I’m sorry folks but it doesn’t look quiet right! It seems obvious that some hidden interests are manipulating the scene in order to absorb the aftershocks of what they are trying to sell us as a “revolution”, though I doubt that’s what they call it behind closed doors.
“Have you confused your cat recently? I believe your cat badly needs to be confused!”(Monty Python)
Considering the political virginity of the average Tunisian citizen, confusing him will be an easy task, especially with the support of foreign interests that tried to share their “know how” in riot control right before January the 14th, now they are offering their know how in crowd manipulation.
The never-ending praises for our glorious “Revolution” on the medias are starting to rhyme with the praises of the blessed 7th of November. The Islamic threat is always a foolproof mean to spread confusion especially when targeted toward the younger population. The threat of the communist unbelievers will irritate even the moderate Muslims. Add to all that the ongoing refugee crisis on the border and you’ve got a very confused Tunisian who just wants to get over with this whole mess.
But not just yet! Amidst the confusion, the Tunisian citizen has to choose between an assortment of political parties. 49 of them so far. Popping all over the political spectrum, they include newbies (that soon will realize that a party runs on cash not on ideas), as well as prominent figures well connected to the sphere of politics and business. Many of them are copycats of themselves (primarily meant to blur the vision), while others are just reincarnations of the RCD, running under the “destourian” legitimacy slogan. The latters are expected to dominate the political scene considering their solid funding, rallying experience as well as the sympathy of the Medias. So, on July the 24th, at the pearly gates of democracy, Saint-Sebsi will deliver us to fittest of the fittest of the political game, to continue to do what he is already doing: cleaning up this mess caused by the people of Tunisia.
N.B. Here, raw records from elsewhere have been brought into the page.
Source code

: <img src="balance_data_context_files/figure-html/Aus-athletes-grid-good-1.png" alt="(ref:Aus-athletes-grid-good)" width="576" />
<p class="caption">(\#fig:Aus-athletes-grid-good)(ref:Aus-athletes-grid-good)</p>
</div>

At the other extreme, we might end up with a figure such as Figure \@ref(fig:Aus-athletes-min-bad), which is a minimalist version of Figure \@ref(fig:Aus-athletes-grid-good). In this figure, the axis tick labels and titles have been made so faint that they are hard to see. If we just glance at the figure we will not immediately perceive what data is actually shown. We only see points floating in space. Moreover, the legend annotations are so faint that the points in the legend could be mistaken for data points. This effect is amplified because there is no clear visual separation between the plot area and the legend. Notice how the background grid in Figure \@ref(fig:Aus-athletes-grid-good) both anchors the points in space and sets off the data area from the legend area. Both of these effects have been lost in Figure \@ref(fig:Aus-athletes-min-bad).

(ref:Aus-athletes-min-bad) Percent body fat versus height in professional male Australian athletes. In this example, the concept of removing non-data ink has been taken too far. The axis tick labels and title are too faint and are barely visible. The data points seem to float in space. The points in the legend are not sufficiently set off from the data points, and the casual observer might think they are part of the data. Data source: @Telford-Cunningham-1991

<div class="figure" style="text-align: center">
However, the average Tunisian citizen is not the only one who is confused. Even the most enlightened thinkers and political analysts could not predict the current outcome. The chain reaction that started in Sidi Bouzid and spread around the country (and later throughout the whole region), will mark the beginning of a new era of global politics. The imperial forces are watching with awe their mighty shepherds being defied, chased away and trampled underfoot by the angry mobs of people who simply hit rock bottom and didn’t have much to lose but their balls and chains. A true grassroot movement, with no leadership to be held accountable, left the imperial forces puzzled by the situation. With no one to antagonize (as in the case of Cuba, Venezuela, El Salvador, Iraq…), they had no choice but play along the “Revolution” game while trying to implement a damage control strategy behind the scene.
We, the people of Tunisia, must take advantage of this confusion to turn this popular insurgency into a full fledged revolution. We proved twice, during the two historical sit-ins, that January the 14th is far beyond a hunger riot or a short outburst of pride. This transition period could be far more important than what follows. We are off the beaten paths and we have no role model to aspire to. So let us keep the pressure on and take our destiny into our own hands.